I'll do some more investigation tomorrow.
--
Catalin
On Tue, 3 Nov 2015, Catalin Marinas wrote:
> (cc'ing Jonsoo and Christoph; summary: slab failure with L1_CACHE_BYTES
> of 128 and sizeof(kmem_cache_node) of 152)
Hmmm... Yes that would mean use the 196 sized kmalloc array which is not a
power of two slab. But the code looks fine to me.
> If I revert commit 8fc9cf420b36 ("slab: make more slab management
> structure off the slab") it works but I still need to figure out how
> slab indices are calculated. The size_index[] array is overridden so
> that 0..15 are 7 and 16..23 are 8. But the kmalloc_caches[7] has never
> been populated, hence the BUG_ON. Another option may be to change
> kmalloc_size and kmalloc_index to cope with KMALLOC_MIN_SIZE of 128.
>
> I'll do some more investigation tomorrow.

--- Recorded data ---
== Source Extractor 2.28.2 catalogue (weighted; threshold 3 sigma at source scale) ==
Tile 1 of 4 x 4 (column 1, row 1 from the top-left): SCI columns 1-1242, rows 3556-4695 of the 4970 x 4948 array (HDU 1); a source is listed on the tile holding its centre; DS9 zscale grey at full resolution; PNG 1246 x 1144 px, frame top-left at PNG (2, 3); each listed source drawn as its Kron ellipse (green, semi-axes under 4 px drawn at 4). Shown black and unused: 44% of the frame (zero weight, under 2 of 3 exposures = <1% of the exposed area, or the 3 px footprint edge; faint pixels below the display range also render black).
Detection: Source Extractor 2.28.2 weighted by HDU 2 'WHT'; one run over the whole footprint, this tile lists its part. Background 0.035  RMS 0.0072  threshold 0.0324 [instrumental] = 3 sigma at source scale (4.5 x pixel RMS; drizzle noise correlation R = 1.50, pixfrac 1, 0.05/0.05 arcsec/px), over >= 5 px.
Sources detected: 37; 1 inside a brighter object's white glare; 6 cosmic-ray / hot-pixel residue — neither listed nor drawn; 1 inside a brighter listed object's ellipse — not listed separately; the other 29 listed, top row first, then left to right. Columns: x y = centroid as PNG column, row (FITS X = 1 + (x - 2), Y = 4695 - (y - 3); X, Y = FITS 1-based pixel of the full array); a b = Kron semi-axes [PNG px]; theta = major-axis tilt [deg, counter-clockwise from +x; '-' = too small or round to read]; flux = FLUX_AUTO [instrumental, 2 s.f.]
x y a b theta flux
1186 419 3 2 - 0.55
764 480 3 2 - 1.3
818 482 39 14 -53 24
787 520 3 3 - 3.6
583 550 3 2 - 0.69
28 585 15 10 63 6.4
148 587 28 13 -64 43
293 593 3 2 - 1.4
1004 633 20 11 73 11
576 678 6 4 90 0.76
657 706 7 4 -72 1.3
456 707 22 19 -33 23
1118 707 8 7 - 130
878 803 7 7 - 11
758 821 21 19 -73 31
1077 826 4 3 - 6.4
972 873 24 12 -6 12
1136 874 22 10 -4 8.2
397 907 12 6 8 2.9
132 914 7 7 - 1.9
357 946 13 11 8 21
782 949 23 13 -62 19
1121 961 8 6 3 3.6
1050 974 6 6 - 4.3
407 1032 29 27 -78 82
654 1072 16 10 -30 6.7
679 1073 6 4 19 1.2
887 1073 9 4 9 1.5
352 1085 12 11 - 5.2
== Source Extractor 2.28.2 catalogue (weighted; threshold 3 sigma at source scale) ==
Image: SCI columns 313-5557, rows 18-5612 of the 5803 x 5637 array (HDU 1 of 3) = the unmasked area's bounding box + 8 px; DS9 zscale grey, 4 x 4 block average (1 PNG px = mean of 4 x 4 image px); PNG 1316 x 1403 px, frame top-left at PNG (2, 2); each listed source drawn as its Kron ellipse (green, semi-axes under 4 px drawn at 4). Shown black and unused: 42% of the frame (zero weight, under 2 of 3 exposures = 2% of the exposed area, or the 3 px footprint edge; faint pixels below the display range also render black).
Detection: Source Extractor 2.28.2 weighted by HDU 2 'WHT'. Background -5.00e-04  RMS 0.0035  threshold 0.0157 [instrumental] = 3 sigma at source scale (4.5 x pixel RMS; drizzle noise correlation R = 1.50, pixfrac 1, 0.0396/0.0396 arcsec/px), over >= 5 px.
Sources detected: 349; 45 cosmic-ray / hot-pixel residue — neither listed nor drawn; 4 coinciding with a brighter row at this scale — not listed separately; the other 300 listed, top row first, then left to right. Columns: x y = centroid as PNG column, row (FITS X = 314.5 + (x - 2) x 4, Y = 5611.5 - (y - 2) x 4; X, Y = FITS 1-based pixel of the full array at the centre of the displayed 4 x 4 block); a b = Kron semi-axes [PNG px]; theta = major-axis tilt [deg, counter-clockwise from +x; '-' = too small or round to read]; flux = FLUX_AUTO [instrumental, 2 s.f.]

--- WHAT IS ASKED ---
1. In the slab failure thread, rewrite the paragraph beginning "If I revert commit 8fc9cf420b36" as a short bulleted list that keeps its main facts.
2. Write a continuation of the slab failure thread, starting after its final line.

--- RESULTS OF THE TASKS ---
1.
- Reverting commit 8fc9cf420b36 ("slab: make more slab management structure off the slab") makes it work, but how slab indices are calculated still has to be figured out.
- The size_index[] array is overridden so that 0..15 are 7 and 16..23 are 8.
- kmalloc_caches[7] has never been populated, hence the BUG_ON.
- Another option may be to change kmalloc_size and kmalloc_index to cope with a KMALLOC_MIN_SIZE of 128.

2.
The commit allows off slab management for PAGE_SIZE >> 5 that is 128.
After that commit kmem_cache_create would try to allocate an off slab
management structure which is not available during early boot.
But the slab_early_init is set which should prevent the use of an off slab
management infrastructure in kmem_cache_create().
However, the failure in line 2283 shows that the OFF SLAB flag was
mistakenly set anyways!!!! Something must havee cleared slab_early_init?
(+ linux-mm)
On Tue, Nov 03, 2015 at 05:33:25PM -0600, Christoph Lameter wrote:
> On Tue, 3 Nov 2015, Catalin Marinas wrote:
> > (cc'ing Jonsoo and Christoph; summary: slab failure with L1_CACHE_BYTES
> > of 128 and sizeof(kmem_cache_node) of 152)
>
> Hmmm... Yes that would mean use the 196 sized kmalloc array which is not a
> power of two slab. But the code looks fine to me.
I'm not entirely sure that gets used (or even created).
kmalloc_index(152) returns 8 (INDEX_NODE==8) since KMALLOC_MIN_SIZE==128
and the "kmalloc-node" cache size is 256.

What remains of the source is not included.